_WHAT TO WORK ON:_ Render the lines of the data below, from the line with "Engineering Document Intelligence pillar" through the last line of the data, as a Markdown table with a Row column giving each line's number and a Line column giving the line itself. Leave out blank lines.

(Stored data entries)

--- START ---

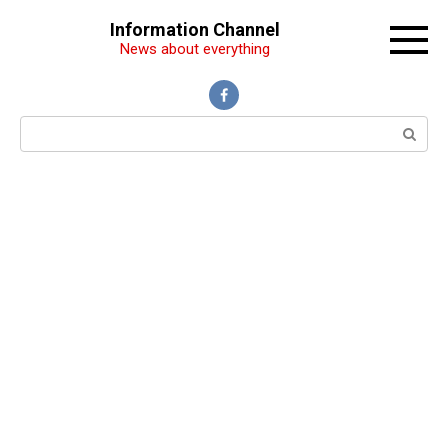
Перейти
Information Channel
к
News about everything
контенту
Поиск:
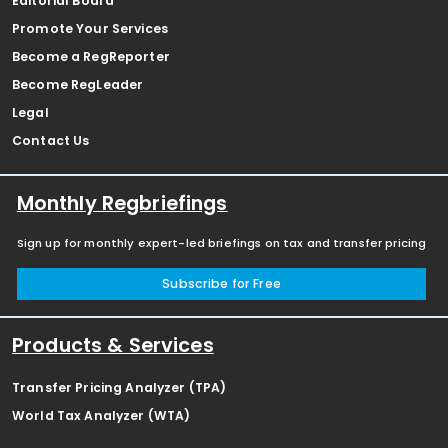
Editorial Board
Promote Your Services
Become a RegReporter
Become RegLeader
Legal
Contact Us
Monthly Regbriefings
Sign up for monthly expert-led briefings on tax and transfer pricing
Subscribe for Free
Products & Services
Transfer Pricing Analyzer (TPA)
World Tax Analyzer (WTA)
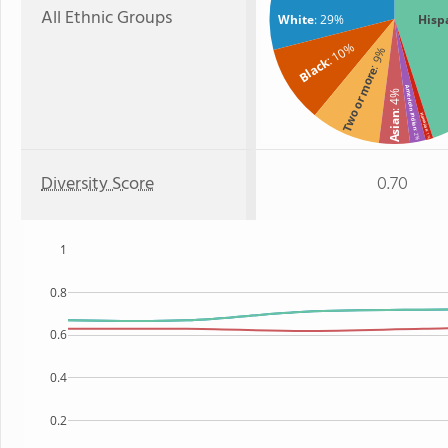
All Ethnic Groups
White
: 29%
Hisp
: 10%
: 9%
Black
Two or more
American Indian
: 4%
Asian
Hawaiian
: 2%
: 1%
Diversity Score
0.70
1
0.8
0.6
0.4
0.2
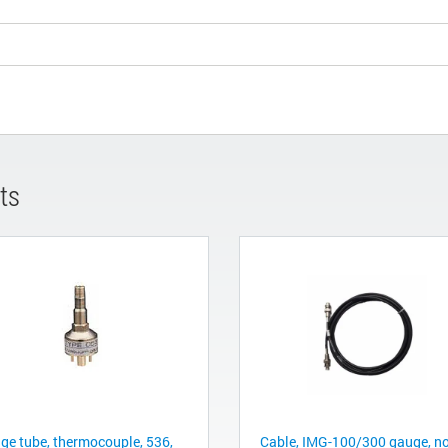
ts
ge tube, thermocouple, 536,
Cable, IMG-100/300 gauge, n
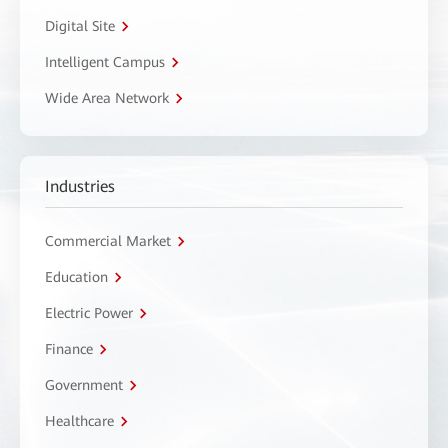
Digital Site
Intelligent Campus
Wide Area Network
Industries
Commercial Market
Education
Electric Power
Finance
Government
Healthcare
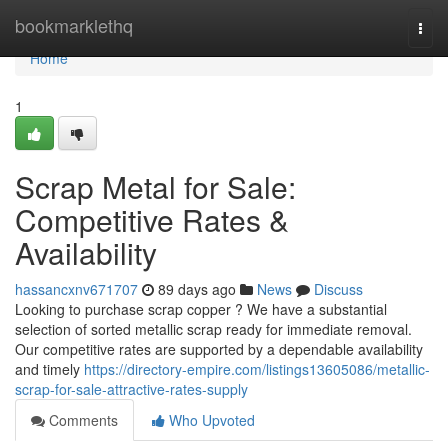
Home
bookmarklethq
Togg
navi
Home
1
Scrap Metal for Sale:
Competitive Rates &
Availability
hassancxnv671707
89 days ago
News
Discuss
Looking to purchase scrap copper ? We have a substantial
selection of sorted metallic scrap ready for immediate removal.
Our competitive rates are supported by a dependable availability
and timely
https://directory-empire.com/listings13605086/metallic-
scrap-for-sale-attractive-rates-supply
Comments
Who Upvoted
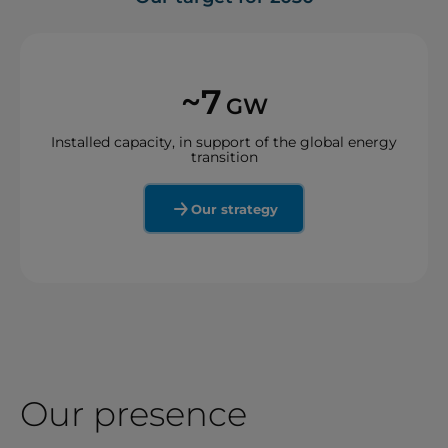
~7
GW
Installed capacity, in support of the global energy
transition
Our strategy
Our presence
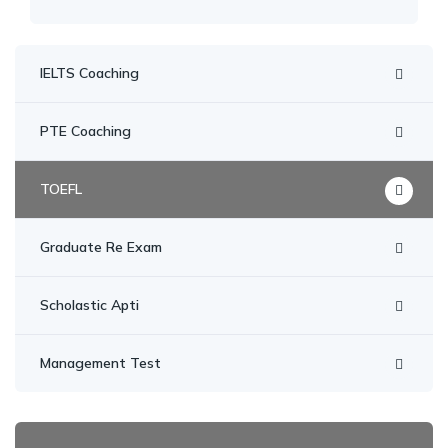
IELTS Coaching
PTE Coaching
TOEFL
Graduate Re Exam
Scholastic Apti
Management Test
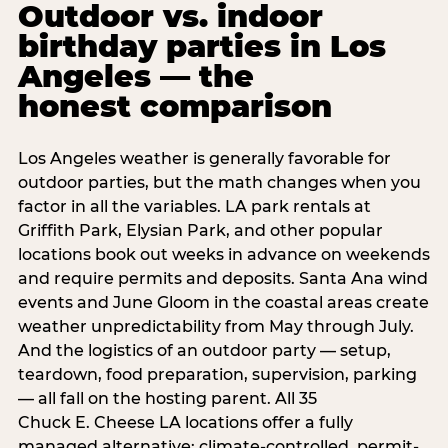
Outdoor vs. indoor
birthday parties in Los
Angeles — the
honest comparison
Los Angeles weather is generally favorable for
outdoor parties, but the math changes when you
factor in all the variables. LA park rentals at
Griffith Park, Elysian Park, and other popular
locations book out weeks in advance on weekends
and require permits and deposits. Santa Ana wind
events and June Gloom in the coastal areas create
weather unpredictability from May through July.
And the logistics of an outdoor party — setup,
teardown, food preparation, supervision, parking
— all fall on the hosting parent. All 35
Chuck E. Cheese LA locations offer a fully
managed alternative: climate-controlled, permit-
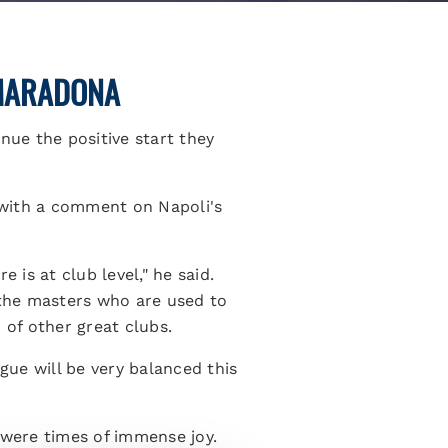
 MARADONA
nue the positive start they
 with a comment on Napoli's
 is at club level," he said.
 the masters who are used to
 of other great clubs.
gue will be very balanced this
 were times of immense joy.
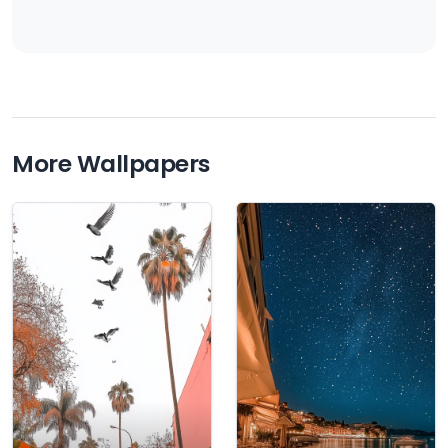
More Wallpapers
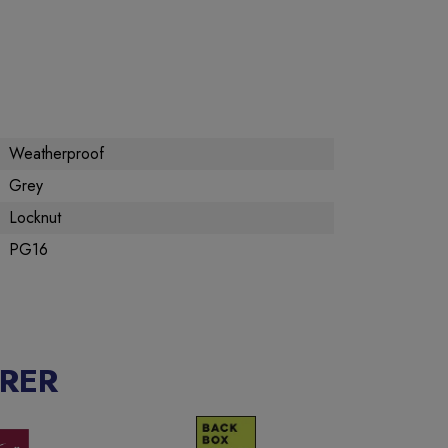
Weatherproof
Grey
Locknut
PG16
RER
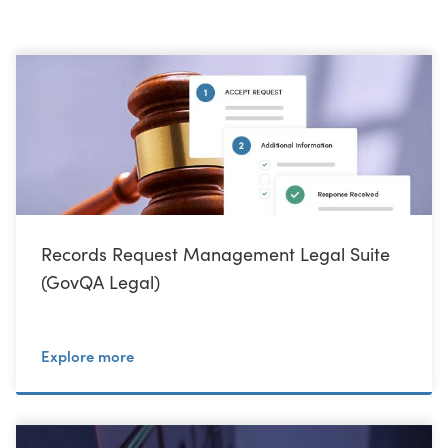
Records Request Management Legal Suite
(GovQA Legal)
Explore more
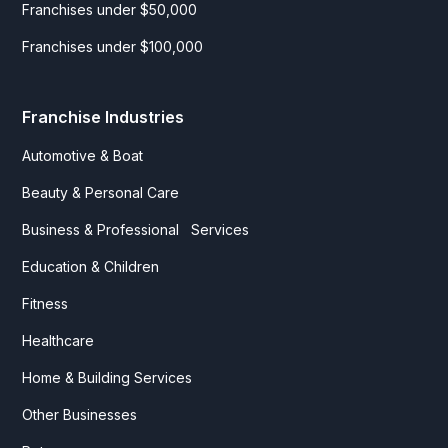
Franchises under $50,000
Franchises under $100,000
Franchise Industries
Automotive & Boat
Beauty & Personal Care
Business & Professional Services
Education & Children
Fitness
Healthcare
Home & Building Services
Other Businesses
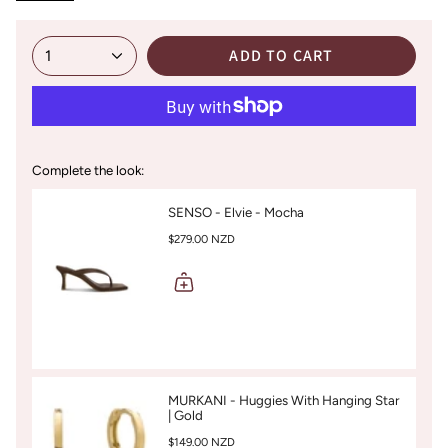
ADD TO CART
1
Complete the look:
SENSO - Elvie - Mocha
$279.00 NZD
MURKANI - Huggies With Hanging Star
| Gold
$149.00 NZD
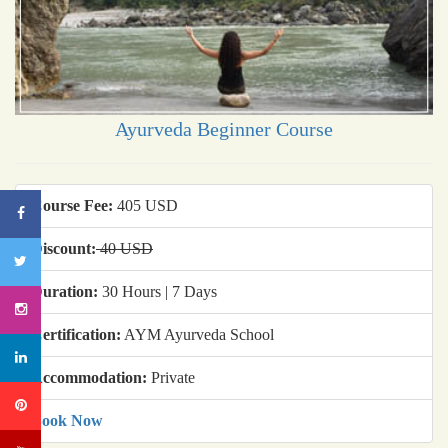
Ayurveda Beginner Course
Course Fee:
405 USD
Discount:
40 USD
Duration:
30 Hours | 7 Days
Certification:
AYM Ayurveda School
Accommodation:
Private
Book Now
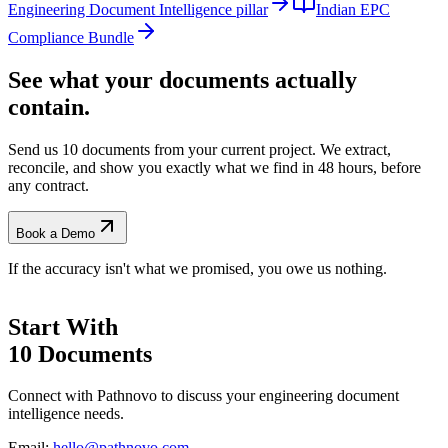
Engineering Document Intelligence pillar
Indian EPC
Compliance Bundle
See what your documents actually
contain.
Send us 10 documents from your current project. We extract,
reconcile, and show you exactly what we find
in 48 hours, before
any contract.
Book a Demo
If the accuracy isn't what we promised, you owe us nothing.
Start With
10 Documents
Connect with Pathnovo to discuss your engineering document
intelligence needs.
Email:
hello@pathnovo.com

--- END ---

_RESPONSE TO THIS EXERCISE:_
| Row | Line |
|---|---|
| 1 | Engineering Document Intelligence pillar |
| 2 | Indian EPC |
| 3 | Compliance Bundle |
| 4 | See what your documents actually |
| 5 | contain. |
| 6 | Send us 10 documents from your current project. We extract, |
| 7 | reconcile, and show you exactly what we find |
| 8 | in 48 hours, before |
| 9 | any contract. |
| 10 | Book a Demo |
| 11 | If the accuracy isn't what we promised, you owe us nothing. |
| 12 | Start With |
| 13 | 10 Documents |
| 14 | Connect with Pathnovo to discuss your engineering document |
| 15 | intelligence needs. |
| 16 | Email: |
| 17 | hello@pathnovo.com |